Wakil Menteri Haji dan Umrah RI, Dahnil Anzar Simanjuntak, menegaskan bahwa pemerintah berkomitmen menjaga biaya haji tetap stabil meskipun terjadi lonjakan harga avtur yang signifikan.
Arahan Presiden RI Prabowo Subianto menekankan agar kenaikan biaya bahan bakar pesawat tidak dibebankan kepada jamaah. Oleh karena itu, pemerintah bersama otoritas terkait terus mencari langkah strategis untuk menekan potensi tambahan biaya operasional haji.
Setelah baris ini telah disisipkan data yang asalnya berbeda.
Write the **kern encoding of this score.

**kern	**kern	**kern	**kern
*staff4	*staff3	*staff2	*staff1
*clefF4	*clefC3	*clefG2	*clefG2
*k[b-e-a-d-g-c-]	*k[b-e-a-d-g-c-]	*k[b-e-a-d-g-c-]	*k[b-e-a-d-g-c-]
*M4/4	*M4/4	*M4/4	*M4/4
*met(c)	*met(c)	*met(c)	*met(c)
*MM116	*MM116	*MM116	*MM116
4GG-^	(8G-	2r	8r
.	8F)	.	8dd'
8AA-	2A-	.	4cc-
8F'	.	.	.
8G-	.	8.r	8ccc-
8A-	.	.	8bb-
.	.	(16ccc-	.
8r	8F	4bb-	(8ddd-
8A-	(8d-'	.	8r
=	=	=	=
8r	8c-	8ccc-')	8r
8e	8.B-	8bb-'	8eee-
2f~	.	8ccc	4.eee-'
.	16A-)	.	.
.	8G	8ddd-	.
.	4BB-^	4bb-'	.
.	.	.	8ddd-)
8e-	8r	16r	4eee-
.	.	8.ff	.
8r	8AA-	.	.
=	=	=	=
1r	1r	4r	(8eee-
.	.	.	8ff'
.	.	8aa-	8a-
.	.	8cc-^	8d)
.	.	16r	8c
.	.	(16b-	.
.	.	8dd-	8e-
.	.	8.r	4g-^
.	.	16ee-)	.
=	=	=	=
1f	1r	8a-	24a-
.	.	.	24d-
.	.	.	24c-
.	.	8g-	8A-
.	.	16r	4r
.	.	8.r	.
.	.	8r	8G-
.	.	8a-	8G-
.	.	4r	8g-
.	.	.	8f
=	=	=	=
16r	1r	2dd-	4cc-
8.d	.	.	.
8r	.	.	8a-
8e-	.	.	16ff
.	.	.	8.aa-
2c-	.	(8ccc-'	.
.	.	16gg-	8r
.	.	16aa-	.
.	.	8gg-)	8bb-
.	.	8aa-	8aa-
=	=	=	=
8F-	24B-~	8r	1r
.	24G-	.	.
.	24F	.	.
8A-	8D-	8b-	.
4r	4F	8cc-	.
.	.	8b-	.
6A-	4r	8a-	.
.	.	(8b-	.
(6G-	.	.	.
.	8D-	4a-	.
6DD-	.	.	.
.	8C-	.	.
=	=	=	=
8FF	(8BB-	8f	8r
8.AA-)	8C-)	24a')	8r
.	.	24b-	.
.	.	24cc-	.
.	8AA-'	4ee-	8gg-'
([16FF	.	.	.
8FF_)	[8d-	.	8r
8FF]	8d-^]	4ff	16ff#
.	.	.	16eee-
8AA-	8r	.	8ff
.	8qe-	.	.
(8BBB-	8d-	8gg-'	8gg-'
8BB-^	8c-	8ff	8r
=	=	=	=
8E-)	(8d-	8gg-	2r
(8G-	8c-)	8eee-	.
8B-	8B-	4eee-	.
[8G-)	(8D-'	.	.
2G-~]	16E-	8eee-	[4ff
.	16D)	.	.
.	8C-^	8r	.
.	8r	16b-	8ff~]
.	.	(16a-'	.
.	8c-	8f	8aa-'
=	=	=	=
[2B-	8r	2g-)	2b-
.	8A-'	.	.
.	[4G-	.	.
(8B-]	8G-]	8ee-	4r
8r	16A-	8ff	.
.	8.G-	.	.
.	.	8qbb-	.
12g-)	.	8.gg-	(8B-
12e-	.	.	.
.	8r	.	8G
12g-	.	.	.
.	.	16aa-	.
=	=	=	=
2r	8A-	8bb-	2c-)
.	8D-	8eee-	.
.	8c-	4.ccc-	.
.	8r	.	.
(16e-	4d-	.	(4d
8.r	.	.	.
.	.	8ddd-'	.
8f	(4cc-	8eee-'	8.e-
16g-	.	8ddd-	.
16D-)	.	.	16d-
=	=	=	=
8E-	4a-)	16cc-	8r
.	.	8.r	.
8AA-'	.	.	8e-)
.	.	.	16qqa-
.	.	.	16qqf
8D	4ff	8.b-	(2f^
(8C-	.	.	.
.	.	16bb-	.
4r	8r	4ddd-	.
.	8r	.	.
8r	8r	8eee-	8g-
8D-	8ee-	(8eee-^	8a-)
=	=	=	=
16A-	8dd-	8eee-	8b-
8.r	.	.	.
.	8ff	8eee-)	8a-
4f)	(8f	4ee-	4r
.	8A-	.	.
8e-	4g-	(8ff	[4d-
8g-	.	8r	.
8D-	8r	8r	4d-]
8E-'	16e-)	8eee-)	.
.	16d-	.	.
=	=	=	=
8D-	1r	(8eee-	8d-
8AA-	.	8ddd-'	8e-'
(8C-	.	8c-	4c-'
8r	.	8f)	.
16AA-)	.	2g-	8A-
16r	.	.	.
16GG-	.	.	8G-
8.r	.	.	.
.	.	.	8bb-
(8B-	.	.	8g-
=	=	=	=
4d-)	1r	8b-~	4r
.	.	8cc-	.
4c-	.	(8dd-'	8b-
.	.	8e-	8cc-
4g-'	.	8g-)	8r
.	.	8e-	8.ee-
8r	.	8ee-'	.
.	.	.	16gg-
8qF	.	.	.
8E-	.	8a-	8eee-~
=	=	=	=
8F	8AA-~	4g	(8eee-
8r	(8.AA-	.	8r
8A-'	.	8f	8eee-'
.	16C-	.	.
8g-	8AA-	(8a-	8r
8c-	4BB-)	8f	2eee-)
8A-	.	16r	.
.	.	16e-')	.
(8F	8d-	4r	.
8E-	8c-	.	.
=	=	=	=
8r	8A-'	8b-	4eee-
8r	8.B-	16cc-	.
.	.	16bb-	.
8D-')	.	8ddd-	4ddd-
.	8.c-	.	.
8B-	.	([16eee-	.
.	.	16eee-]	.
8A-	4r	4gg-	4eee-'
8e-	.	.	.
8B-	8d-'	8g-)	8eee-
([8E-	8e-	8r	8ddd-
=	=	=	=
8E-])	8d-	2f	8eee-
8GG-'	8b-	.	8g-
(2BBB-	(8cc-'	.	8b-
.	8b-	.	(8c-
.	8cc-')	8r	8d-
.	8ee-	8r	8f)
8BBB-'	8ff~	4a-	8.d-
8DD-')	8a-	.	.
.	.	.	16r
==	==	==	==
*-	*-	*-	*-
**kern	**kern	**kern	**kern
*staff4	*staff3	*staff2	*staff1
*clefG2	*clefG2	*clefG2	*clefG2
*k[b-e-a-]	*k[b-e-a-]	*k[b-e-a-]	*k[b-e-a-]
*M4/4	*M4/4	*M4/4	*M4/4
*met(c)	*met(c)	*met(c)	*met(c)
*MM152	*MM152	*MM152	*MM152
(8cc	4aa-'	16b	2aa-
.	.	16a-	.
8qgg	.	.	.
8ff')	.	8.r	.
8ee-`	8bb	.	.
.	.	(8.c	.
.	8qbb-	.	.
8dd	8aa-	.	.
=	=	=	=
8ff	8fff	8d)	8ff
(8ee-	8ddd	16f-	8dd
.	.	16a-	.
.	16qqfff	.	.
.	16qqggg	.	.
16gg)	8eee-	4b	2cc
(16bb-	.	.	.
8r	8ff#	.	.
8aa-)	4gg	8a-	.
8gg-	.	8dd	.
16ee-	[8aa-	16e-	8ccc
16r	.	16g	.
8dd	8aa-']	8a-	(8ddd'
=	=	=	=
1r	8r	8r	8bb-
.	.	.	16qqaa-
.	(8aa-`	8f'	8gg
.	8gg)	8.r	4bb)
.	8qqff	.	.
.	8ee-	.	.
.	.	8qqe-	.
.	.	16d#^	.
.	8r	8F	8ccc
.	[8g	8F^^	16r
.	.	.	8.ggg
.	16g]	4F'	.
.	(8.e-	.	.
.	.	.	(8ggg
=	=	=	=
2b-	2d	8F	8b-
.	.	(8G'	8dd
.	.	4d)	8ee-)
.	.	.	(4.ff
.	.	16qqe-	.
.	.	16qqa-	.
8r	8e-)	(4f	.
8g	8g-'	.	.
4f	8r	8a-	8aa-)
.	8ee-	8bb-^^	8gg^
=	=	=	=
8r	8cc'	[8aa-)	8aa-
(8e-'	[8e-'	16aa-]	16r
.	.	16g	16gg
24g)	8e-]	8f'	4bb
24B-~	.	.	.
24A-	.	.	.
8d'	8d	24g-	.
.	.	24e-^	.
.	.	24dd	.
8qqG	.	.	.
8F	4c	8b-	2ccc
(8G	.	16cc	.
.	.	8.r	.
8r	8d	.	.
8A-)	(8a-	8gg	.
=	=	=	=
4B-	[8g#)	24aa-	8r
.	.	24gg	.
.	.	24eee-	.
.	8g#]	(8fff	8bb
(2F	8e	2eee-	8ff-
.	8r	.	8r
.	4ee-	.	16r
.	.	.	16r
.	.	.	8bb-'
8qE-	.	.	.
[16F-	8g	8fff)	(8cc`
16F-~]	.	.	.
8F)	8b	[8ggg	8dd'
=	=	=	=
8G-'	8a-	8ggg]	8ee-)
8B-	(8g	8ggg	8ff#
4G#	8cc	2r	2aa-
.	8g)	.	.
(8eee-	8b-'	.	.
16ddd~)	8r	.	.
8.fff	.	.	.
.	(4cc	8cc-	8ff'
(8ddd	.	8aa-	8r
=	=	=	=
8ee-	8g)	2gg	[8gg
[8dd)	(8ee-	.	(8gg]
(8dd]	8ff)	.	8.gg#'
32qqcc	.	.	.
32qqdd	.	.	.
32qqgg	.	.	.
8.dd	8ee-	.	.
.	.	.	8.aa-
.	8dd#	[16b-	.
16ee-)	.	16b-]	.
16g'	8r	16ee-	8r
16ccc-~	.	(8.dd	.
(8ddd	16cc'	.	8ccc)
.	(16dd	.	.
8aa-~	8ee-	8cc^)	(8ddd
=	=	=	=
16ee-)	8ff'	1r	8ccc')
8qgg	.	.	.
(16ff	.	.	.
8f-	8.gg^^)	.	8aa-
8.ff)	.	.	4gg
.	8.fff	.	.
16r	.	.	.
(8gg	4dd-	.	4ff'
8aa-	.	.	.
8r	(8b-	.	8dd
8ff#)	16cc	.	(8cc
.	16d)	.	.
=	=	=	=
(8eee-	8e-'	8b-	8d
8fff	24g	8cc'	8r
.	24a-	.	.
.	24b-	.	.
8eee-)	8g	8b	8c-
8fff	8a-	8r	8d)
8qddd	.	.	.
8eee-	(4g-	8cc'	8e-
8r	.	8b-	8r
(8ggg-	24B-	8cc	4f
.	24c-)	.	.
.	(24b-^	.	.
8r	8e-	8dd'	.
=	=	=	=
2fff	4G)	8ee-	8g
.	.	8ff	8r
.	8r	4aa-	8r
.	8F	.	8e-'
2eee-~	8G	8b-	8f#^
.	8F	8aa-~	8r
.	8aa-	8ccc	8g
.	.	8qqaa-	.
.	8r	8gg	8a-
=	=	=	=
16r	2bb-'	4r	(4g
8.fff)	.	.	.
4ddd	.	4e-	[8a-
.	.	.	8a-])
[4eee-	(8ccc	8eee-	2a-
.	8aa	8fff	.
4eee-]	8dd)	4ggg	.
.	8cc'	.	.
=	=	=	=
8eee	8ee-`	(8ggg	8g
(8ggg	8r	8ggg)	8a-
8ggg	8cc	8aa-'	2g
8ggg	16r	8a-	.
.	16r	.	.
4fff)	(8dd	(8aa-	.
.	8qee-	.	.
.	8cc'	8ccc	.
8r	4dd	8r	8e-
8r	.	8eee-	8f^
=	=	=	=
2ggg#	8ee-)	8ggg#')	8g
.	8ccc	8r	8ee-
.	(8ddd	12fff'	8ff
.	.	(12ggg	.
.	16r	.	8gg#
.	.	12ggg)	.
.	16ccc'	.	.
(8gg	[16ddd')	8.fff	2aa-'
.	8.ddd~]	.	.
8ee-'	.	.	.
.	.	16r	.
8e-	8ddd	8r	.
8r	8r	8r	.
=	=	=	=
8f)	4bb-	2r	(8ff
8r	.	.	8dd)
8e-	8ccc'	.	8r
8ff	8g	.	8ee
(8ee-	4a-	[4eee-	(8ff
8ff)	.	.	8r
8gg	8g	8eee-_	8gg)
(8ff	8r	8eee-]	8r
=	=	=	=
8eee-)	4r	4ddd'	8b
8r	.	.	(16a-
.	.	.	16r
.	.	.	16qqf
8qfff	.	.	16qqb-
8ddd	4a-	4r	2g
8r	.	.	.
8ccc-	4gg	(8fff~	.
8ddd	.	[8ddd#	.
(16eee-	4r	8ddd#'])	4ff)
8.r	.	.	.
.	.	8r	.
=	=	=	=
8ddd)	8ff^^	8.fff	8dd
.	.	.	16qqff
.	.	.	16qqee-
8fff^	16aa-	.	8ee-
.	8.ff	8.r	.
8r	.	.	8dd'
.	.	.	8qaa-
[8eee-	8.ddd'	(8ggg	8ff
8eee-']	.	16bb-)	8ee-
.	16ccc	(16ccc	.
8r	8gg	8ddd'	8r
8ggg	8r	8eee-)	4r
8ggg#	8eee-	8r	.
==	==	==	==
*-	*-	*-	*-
Kenaikan harga avtur dipicu oleh kondisi global, khususnya di kawasan Timur Tengah, yang berdampak langsung pada biaya penerbangan, termasuk maskapai nasional Garuda Indonesia serta maskapai dari Arab Saudi yang turut melayani jamaah Indonesia.
Meski demikian, pemerintah memastikan solusi telah disiapkan agar jamaah tetap dapat menunaikan ibadah tanpa tambahan beban biaya.
Untuk penyelenggaraan haji 2026, Indonesia memperoleh kuota sebanyak 221.000 jamaah, terdiri dari 203.320 jamaah reguler dan 17.680 jamaah khusus. Jadwal keberangkatan kloter pertama direncanakan mulai masuk asrama haji pada 21 April 2026 dan diberangkatkan ke Tanah Suci pada 22 April 2026.